Berliner Lust
„Dafür kannst Du mich unmöglich verantwortlich machen!“ protestierte Amanda mit ihren total süssen Falten des Ärgers auf ihrer Stirn, gefangen im Jojo zwischen ihrer devoten, aber fordernden Begierde und dem von ihrem Stolz genährten Gerechtigkeitssinn. „Wie sollte ich bitteschön einen Einfluss auf Deine Träume haben!?“ Bislang kannte sie die Details meines Nachtmahrs nicht, nur, dass sie darin offenbar eine unrühmliche Rolle gespielt haben musste. "Was soll ich denn konkret verbrochen haben?"Ich lächelte süffisant und verharrte mit meinem Blick in ihrem perfekten Ausschnitt. Etwas beschämt und mit leicht errötetem Gesicht schaute sie sich nach links und rechts um, ob andere Gäste der 27 Café Bar etwas davon mitbekämen. "Du bist unmöglich!" lästerte sie, als sie einigermassen sicher war, dass wir nicht unter Beobachtung standen.

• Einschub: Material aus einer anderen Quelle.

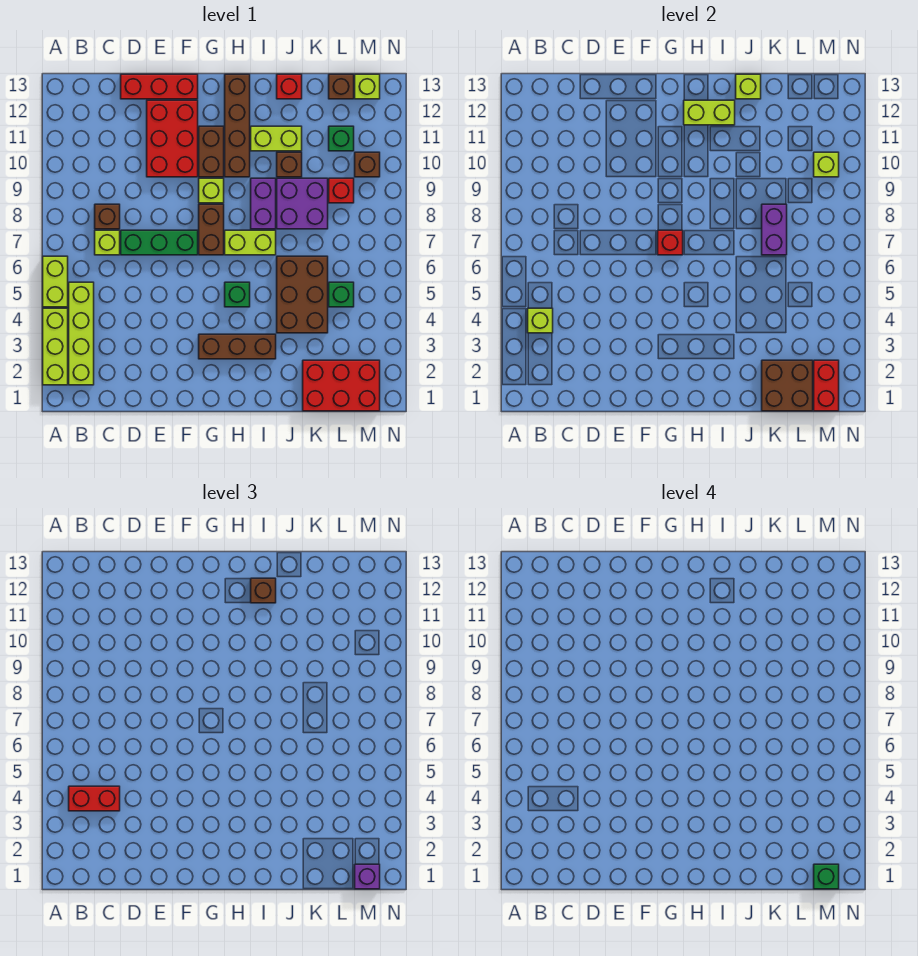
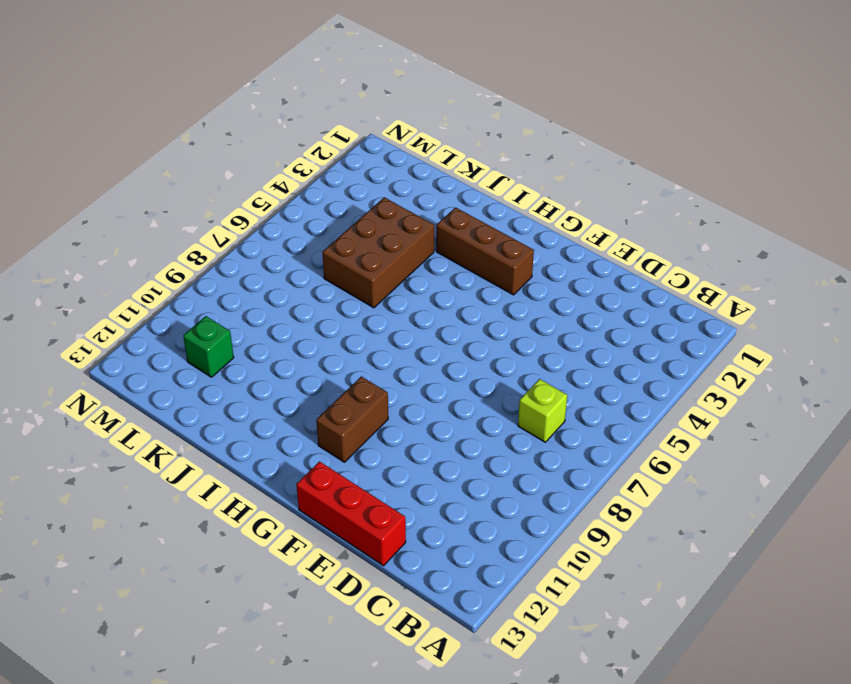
none -> lime 1x3 brick [43,308,68,385]
none -> lime 1x2 brick [43,256,68,307]
none -> lime 1x4 brick [69,282,94,385]
none -> brown 1x1 brick [95,204,120,229]

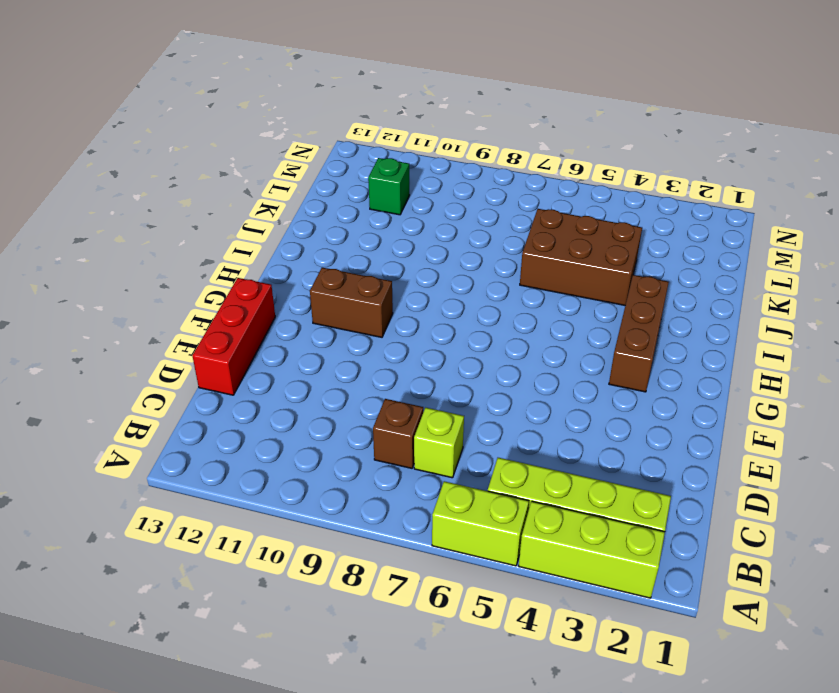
none -> green 1x3 brick [121,230,198,255]
none -> red 2x3 brick [147,100,198,177]
none -> brown 1x2 brick [199,204,224,255]
none -> lime 1x1 brick [199,178,224,203]

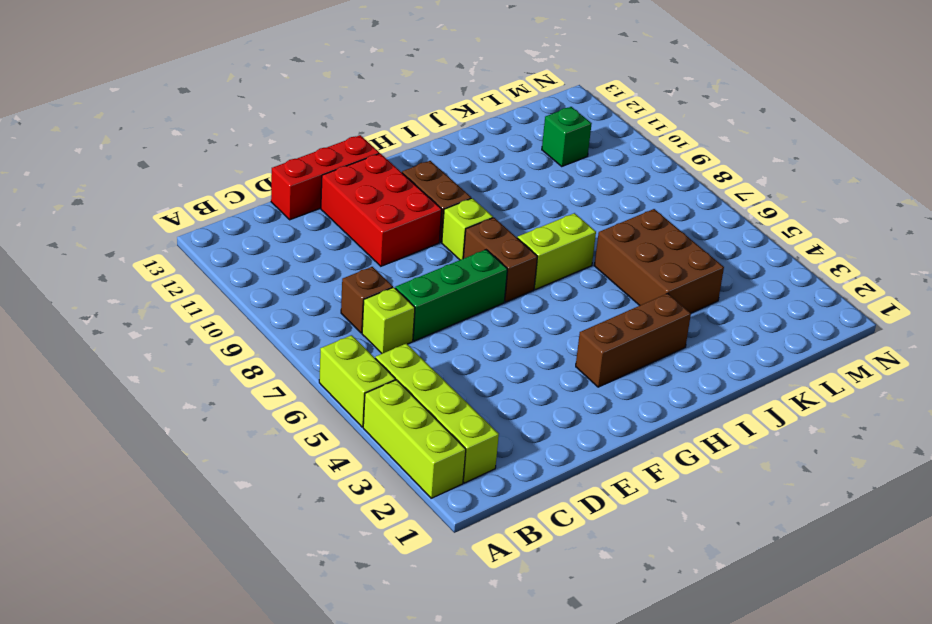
none -> green 1x1 brick [225,282,250,307]
none -> brown 1x4 brick [225,74,250,177]
none -> purple 1x2 brick [251,178,276,229]
none -> lime 1x2 brick [251,126,302,151]

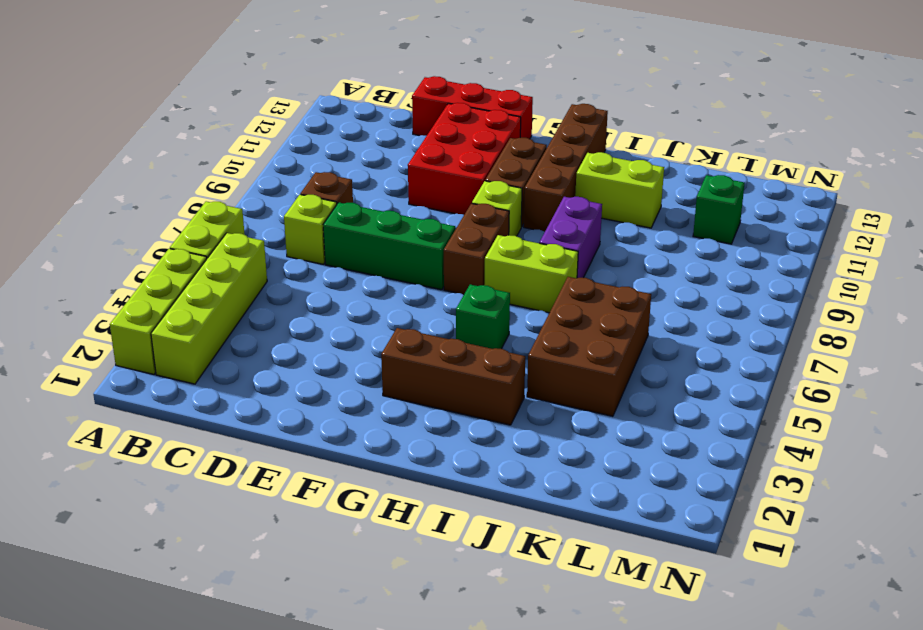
none -> purple 2x2 brick [277,178,328,229]
none -> brown 1x1 brick [277,152,302,177]
none -> red 1x1 brick [277,74,302,99]
none -> red 2x3 brick [303,360,380,411]

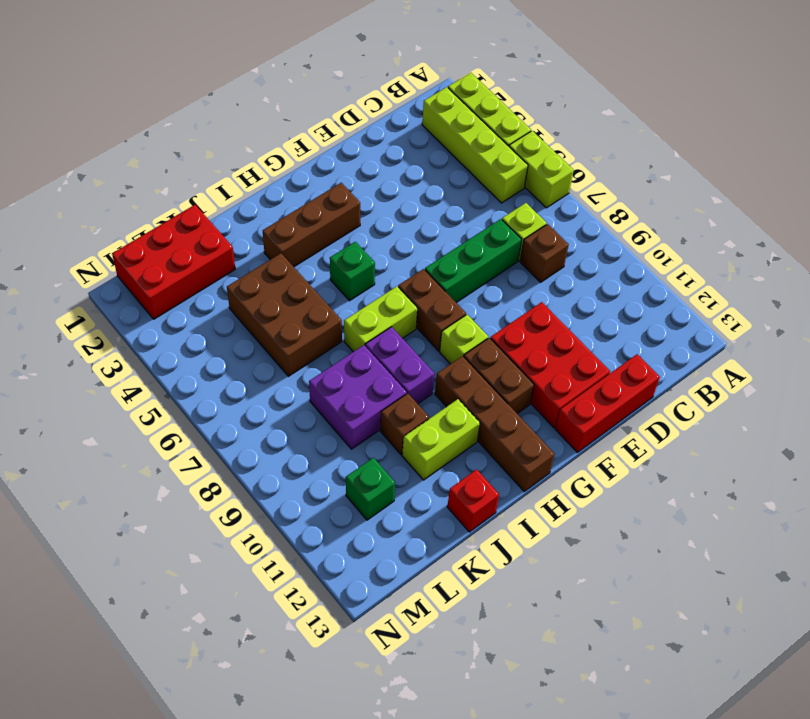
none -> green 1x1 brick [329,282,354,307]
none -> red 1x1 brick [329,178,354,203]
none -> brown 1x1 brick [329,74,354,99]
none -> brown 1x1 brick [355,152,380,177]

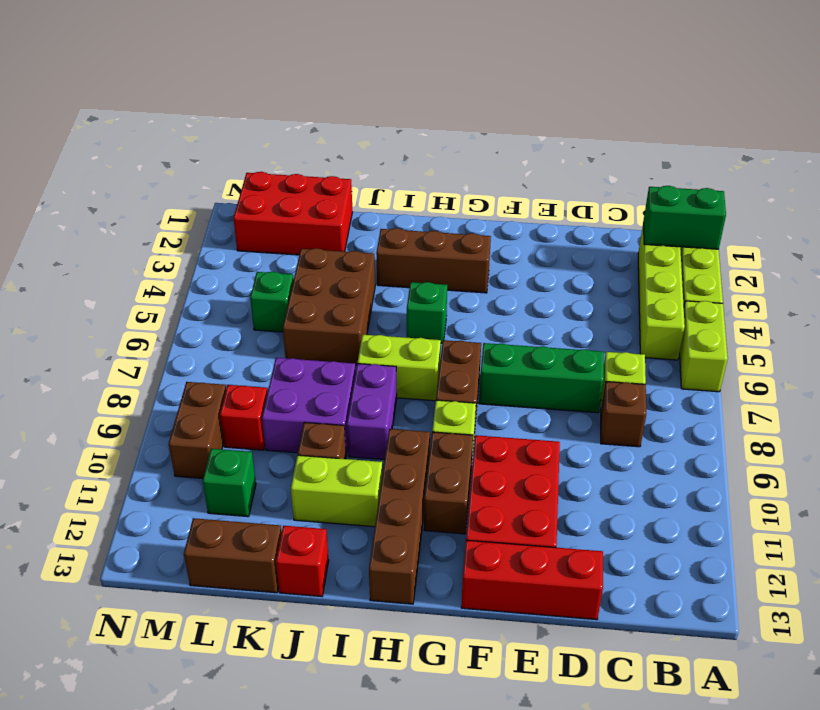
green 1x2 brick [643,186,726,249] -> none
brown 1x2 brick [184,518,282,593] -> brown 1x1 brick [329,74,354,99]
brown 1x2 brick [169,382,226,479] -> brown 1x1 brick [355,152,380,177]
none -> lime 1x1 brick [355,74,380,99]
none -> lime 1x1 brick [528,308,553,333]
none -> red 1x1 brick [658,230,683,255]
none -> lime 1x2 brick [684,100,735,125]

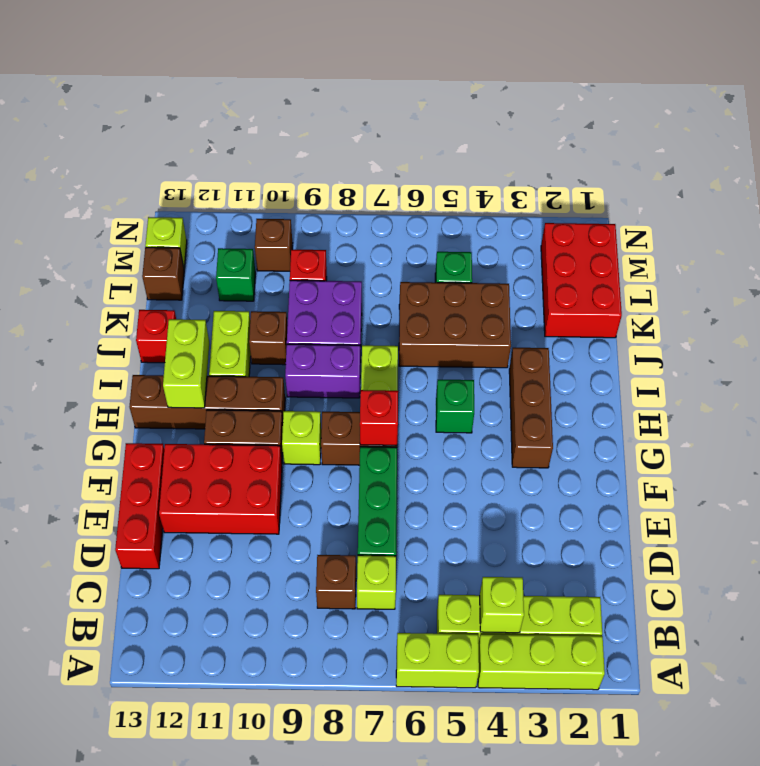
none -> lime 1x1 brick [736,74,761,99]
none -> brown 2x2 brick [762,360,813,411]
none -> purple 1x2 brick [762,204,787,255]
none -> red 1x2 brick [814,360,839,411]

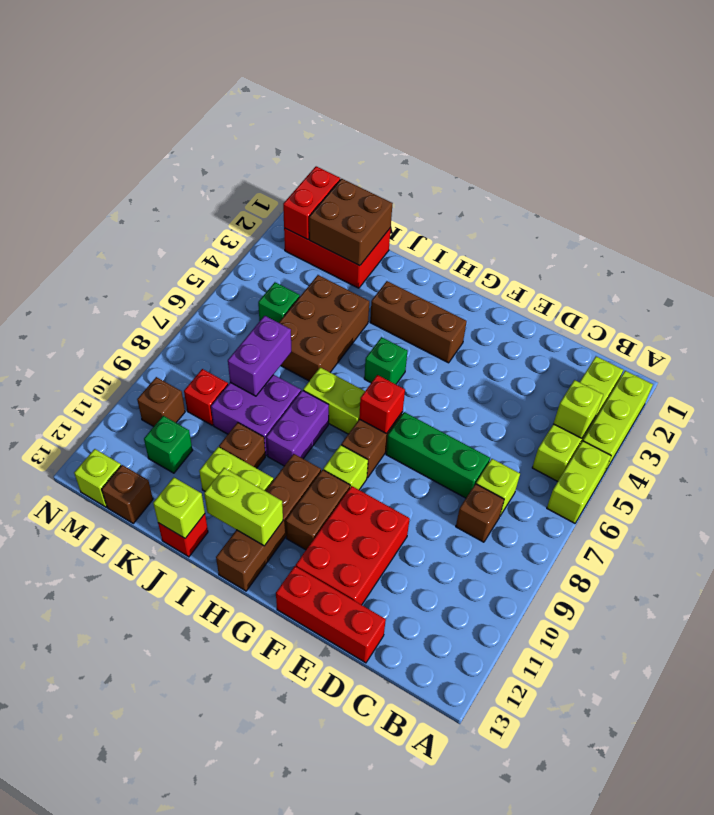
none -> lime 1x1 brick [814,152,839,177]
none -> red 1x2 brick [69,786,120,811]
none -> brown 1x1 brick [251,578,276,603]
none -> purple 1x1 brick [355,864,380,889]

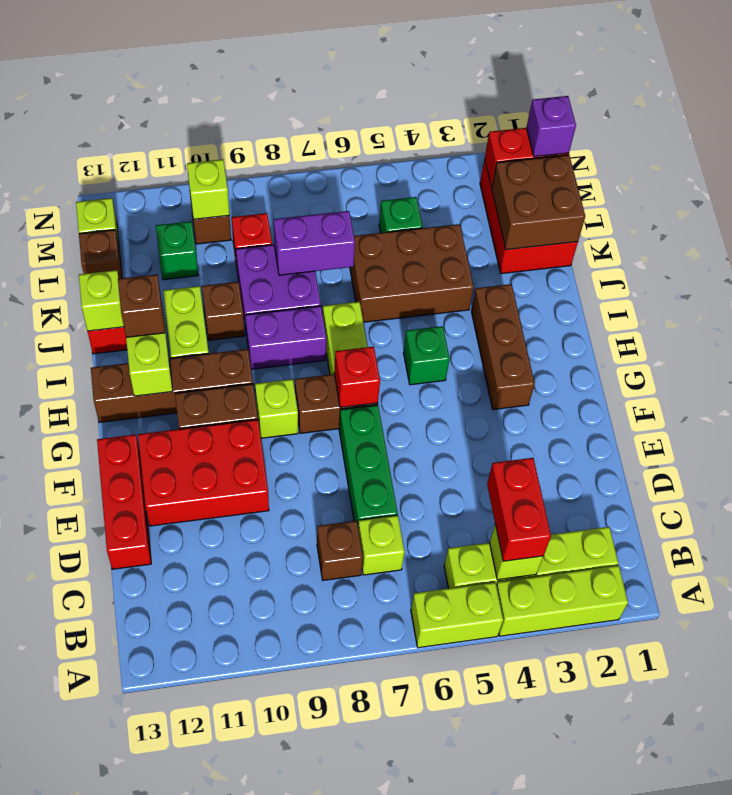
none -> green 1x1 brick [814,864,839,889]

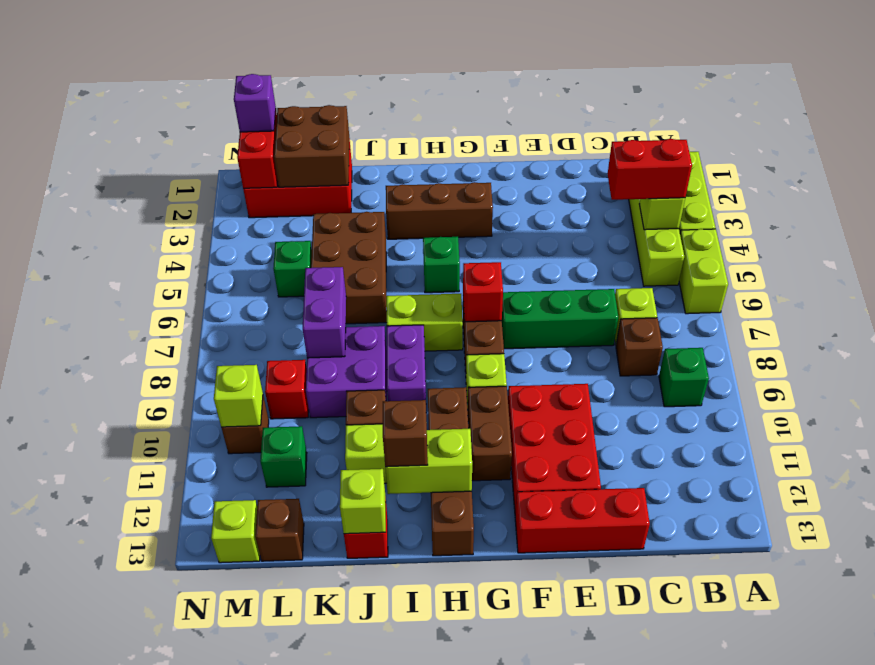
green 1x1 brick [659,348,709,407] -> green 1x1 brick moved to [814,864,839,889]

Ihre ganze Körperhaltung signalisierte die Spannung, die ich innert den ersten Minuten aufgebaut hatte, und fand ihr Ventil in der Wortwahl mir gegenüber. Bewusst liess ich mir mit meiner Antwort Zeit, nur eines war klar: Amanda würde ganz sicher büssen müssen für das, was ich in der letzten Nacht gesehen hatte, auch wenn ich nie einen Vorwand benötigte, um das zu tun, was ich mit ihr tat; besser gesagt: ihr antat. Aber mit Grund war es einfach spassiger.
Wir sassen mit unserem Latte Macchiato draussen, direkt am Kurfürstendamm. Berliner Luft - wie sehr hatte ich sie vermisst! Keine zwei Stunden waren seit meiner Landung in Berlin vergangen. Irgendwie war es merkwürdig, nicht mehr in Tegel anzukommen. Seit Jahren hatte ich die Stadt meiner Mutter nicht mehr besucht. Meine Mutter, die mit den unglücklichsten Vorzeichen, die man 1937 haben konnte, am für sie ziemlich gefährlichsten Ort der Welt eben auf diese Welt kam. Doch sie schaffte das Unwahrscheinliche, sie überlebte hier und verliess Berlin erst viel später und besuchte sie mit uns Kindern regelmässig. Wir waren mit der Metropole emotional stets verbunden, auch wenn uns viele hundert Kilometer trennten. Und jetzt war ich es nun zusätzlich mit Amanda, meinem Wildfang von Sub.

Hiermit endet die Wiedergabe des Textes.